In female mammals the inactive X-chromosome is a classical example of epigenetic gene regulation, whereby gene expression from one of two X-chromosomes is repressed, in order to achieve the same X-linked gene dosage with males, which only have one single X-chromosome. This X-chromosome inactivation process includes multiple epigenetic mechanisms and is reversed in mice by X-chromosome reactivation in the epiblast (Figure 1) and in primordial germ cells.
Our laboratory is interested in elucidating the mechanisms of the X-chromosome reactivation process, which is also a characteristic feature of pluripotent stem cells in vitro. Using a multidisciplinary approach, we study epigenetic reprogramming of the X-chromosome in mouse embryos, during induced pluripotent stem cell (iPSC) reprogramming and during formation of the germ cell lineage. Thereby we want to gain further insight in how X-reactivation is linked to its biological context and how the erasure of epigenetic modifications and gene reactivation is accomplished. Our research is targeted at better understanding of the epigenetic state of pluripotent stem cells and germ cells, which will have implications on regenerative and reproductive medicine.

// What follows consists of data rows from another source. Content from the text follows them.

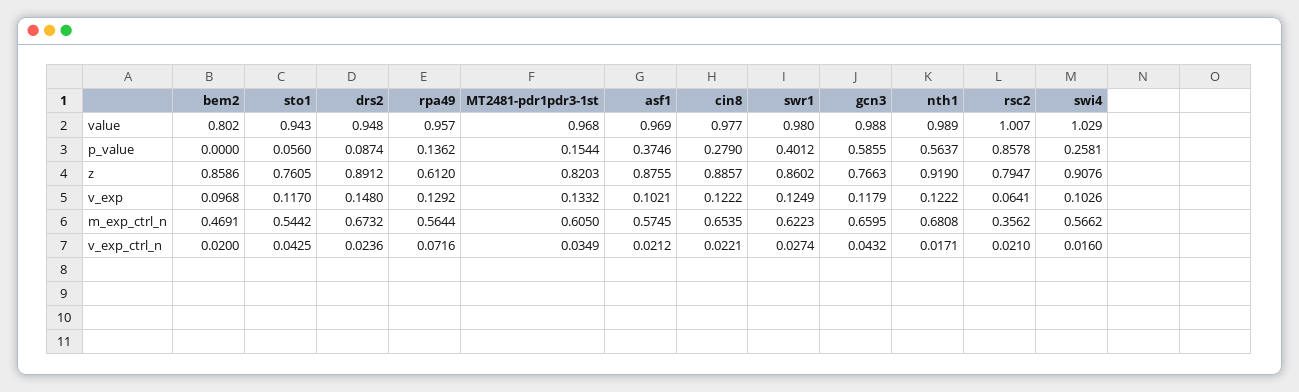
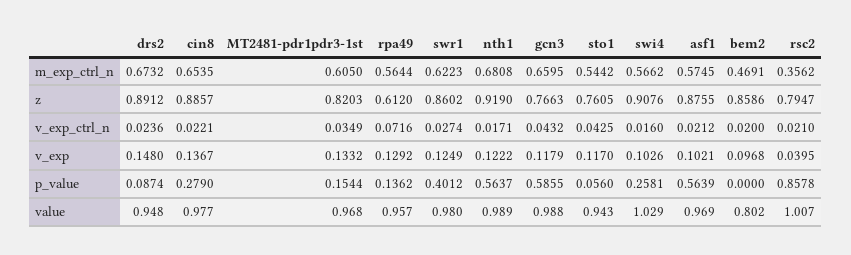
asf1, p_value: 0.3746 -> 0.5639
cin8, v_exp: 0.1222 -> 0.1367
rsc2, v_exp: 0.0641 -> 0.0395

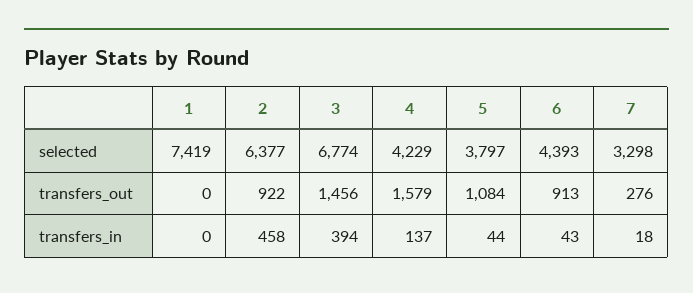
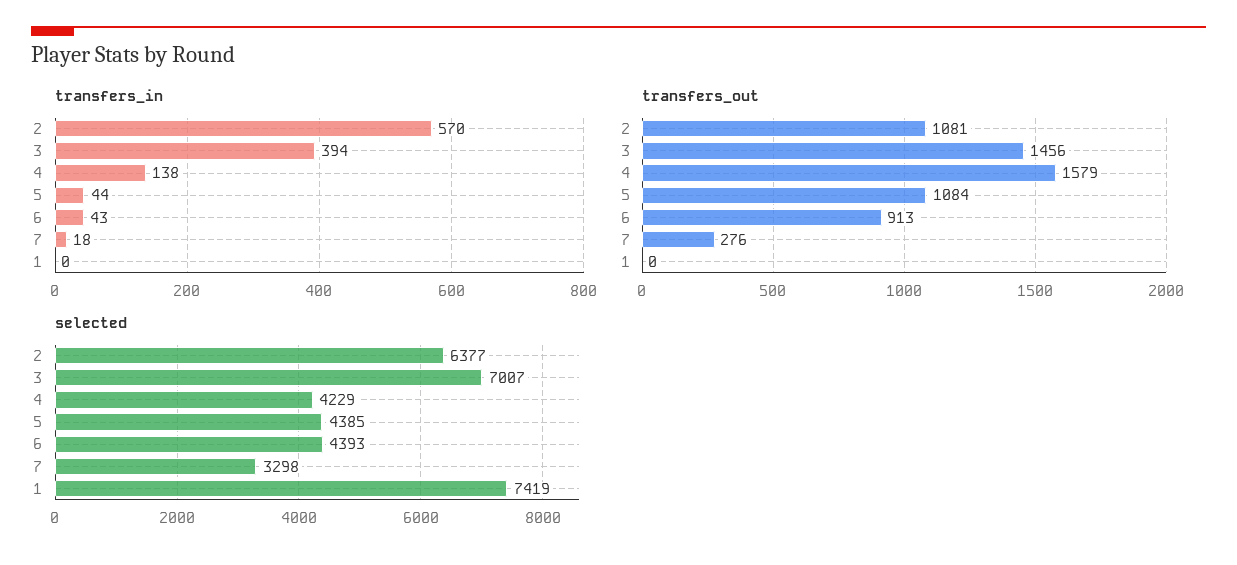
selected, 3: 6774 -> 7007
selected, 5: 3797 -> 4385
transfers_out, 2: 922 -> 1081
transfers_in, 2: 458 -> 570
transfers_in, 4: 137 -> 138

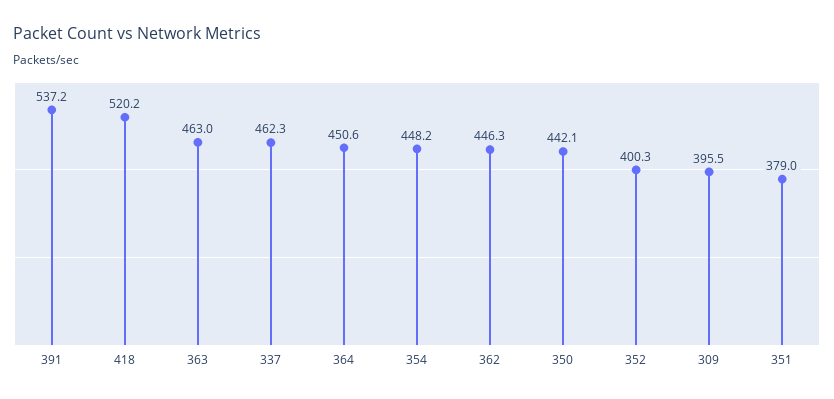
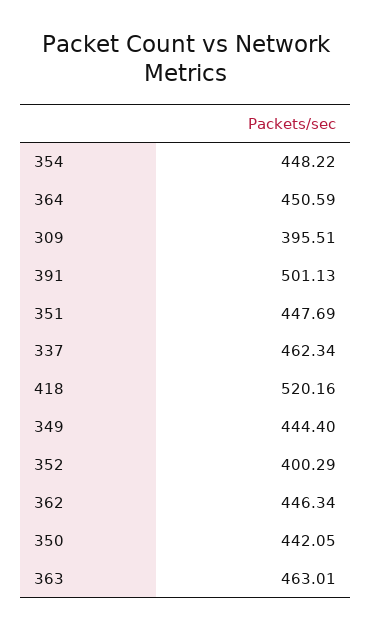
391: 537.2 -> 501.13
351: 379 -> 447.69
349: none -> 444.4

Figure 1: X-chromosome reactivation in mouse blastocysts. (A) Between embryonic day (E)3.5 and E4.5, the inactive X-chromosome (Xi) is reactivated in the epiblast resulting in two active X-chromosomes (XaXa). (B) One hallmark of X-reactivation is the erasure of the histone H3 lysine 27 trimethyl mark (H3K27me3, yellow dots in right embryo) in the epiblast (NANOG+, cyan in left embryo, outlined in right embryo), which remains enriched on the inactive X-chromosome in the extramebryonic cell lineages trophectoderm (CDX2+, green) and primitive endoderm (GATA4+, red).